Sleep

Keeping Up with Changes in the Sleep Market

No Americans are likely to be hit harder by change than HME suppliers and sleep labs involved in the provision of home sleep testing and treatments for obstructive sleep apnea.

In recent months, Americans have been exposed to the concept of
change in a number of different ways.

Change was the central theme for the presidential campaign of
2008, and most Americans got a healthy dose of political news and
campaign advertising highlighting this theme. Given the recent
performance of the financial markets, many Americans are collecting
their change to help stretch their budgets and dollars further.

However, no Americans are likely to be hit harder by change than
HME suppliers and sleep labs involved in the provision of home
sleep testing and treatments for obstructive sleep apnea.

However, no Americans are likely to be hit harder by change than
HME suppliers and sleep labs involved in the provision of home
sleep testing and treatments for obstructive sleep apnea.

The HME industry is one that endures and absorbs a significant
amount of change on a routine basis. However, 2008 has been a
landmark year for sleep providers for several reasons. Not only has
home testing caused a significant ripple in the market, but the
implementation of home testing guidelines has also made fundamental
changes to the reimbursement rules for CPAP and traditional
polysomnography.

In order to understand these changes, it is important that each
supplier know what sources of new information exist and spend time
reading the guidelines to understand what the impact on its
operation will be.

Local Coverage Determination

The Local Coverage Determination for PAP therapy provides that a
CPAP device is covered for the treatment of obstructive sleep apnea
if three criteria are met, including:

  • The patient has a face-to-face clinical evaluation by the
    treating physician prior to the sleep test to assess the patient
    for obstructive sleep apnea;

  • The patient has a Medicare-covered sleep test that meets the
    clinical criteria set forth in the policy; and

  • The patient and/or their caregiver have received instructions
    from the supplier of the CPAP device and accessories and the proper
    care and use of the equipment.

The clinical evaluation by the treating physician must be
documented in a detailed narrative in the patient's chart and
contain, at a minimum, the following elements:

  • Signs and symptoms of sleep disordered breathing, including
    snoring, daytime sleepiness, observed apnea, such as choking or
    gasping during sleep and morning headaches;

  • The duration of such symptoms; and

  • Validated sleep hygiene inventory such as the Epworth Sleepiness
    Scale.

In addition, a physical exam must be performed, which includes a
focused cardiopulmonary and upper airway system evaluation, the
patient's neck circumference and the patient's body mass index
(BMI).

All of this information is required before the supplier can
submit a claim for a CPAP or bilevel unit. In addition, it is
interesting to note that the patient's face-to-face clinical
evaluation must be conducted by the treating physician prior to the
sleep test. It is vital that suppliers carefully review the
clinical documentation they receive to be certain that all clinical
notes that they rely on to document the physician face-to-face
examination are notes that existed prior to the sleep test.

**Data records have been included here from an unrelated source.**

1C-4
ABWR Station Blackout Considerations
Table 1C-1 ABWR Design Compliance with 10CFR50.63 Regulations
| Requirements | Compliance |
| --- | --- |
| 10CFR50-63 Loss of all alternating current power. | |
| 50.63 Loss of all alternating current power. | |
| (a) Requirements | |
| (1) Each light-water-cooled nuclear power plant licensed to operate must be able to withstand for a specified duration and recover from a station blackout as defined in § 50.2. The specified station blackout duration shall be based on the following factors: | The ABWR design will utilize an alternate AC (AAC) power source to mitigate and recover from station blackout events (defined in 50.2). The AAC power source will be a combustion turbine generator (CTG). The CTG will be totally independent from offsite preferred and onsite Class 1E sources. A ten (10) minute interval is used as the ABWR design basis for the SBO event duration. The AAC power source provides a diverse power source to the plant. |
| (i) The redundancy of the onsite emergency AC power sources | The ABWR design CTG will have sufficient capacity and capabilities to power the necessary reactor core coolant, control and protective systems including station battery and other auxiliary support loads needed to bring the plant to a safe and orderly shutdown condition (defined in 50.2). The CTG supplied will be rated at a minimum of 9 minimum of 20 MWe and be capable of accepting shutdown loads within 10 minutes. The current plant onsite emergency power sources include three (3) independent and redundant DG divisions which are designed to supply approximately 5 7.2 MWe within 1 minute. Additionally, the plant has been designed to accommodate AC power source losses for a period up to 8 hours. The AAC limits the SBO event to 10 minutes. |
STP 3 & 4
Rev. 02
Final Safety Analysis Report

In addition to new requirements related to the physical exam,
the LCD contains elements requiring the HME provider to verify that
the interpretations provided by physicians meet minimum criteria.
For dates of service after Nov. 1, 2008, all suppliers are required
to verify that any home sleep tests used to qualify the patient are
interpreted by a board-certified sleep physician, a board-eligible
sleep physician or a physician with active staff membership at an
accredited sleep facility.

By placing the burden on the HME supplier to verify that these
requirements are met, CMS is opening the door for denials for CPAP
devices if an improperly qualified physician interprets the sleep
study.

For patients with dates of service after Jan. 1, 2010,
physicians interpreting facility-based polysomnograms must meet all
of the criteria listed above as well.

For continued coverage of a PAP device beyond the first three
months, the patient must have a clinical reevaluation by the
physician no sooner than the 31st day but no later than the 91st
day after initiation of therapy. This clinical reevaluation should
contain, at a minimum, a face-to-face examination by the physician
with documentation that symptoms are improved and objective
evidence of adherence to use of the PAP device. Adherence is
defined as use of the PAP for greater than or equal to four hours
per night on 70 percent of nights during a consecutive 30-day
period.

Home Sleep Testing

According to the LCD for PAP devices, several types of home
sleep test units are approved for qualification of Medicare
patients. A Type II device measuring a minimum of seven channels, a
Type III device measuring a minimum of four channels and a Type IV
device measuring a minimum of three channels are all approved for
qualifying Medicare patients for PAP therapy.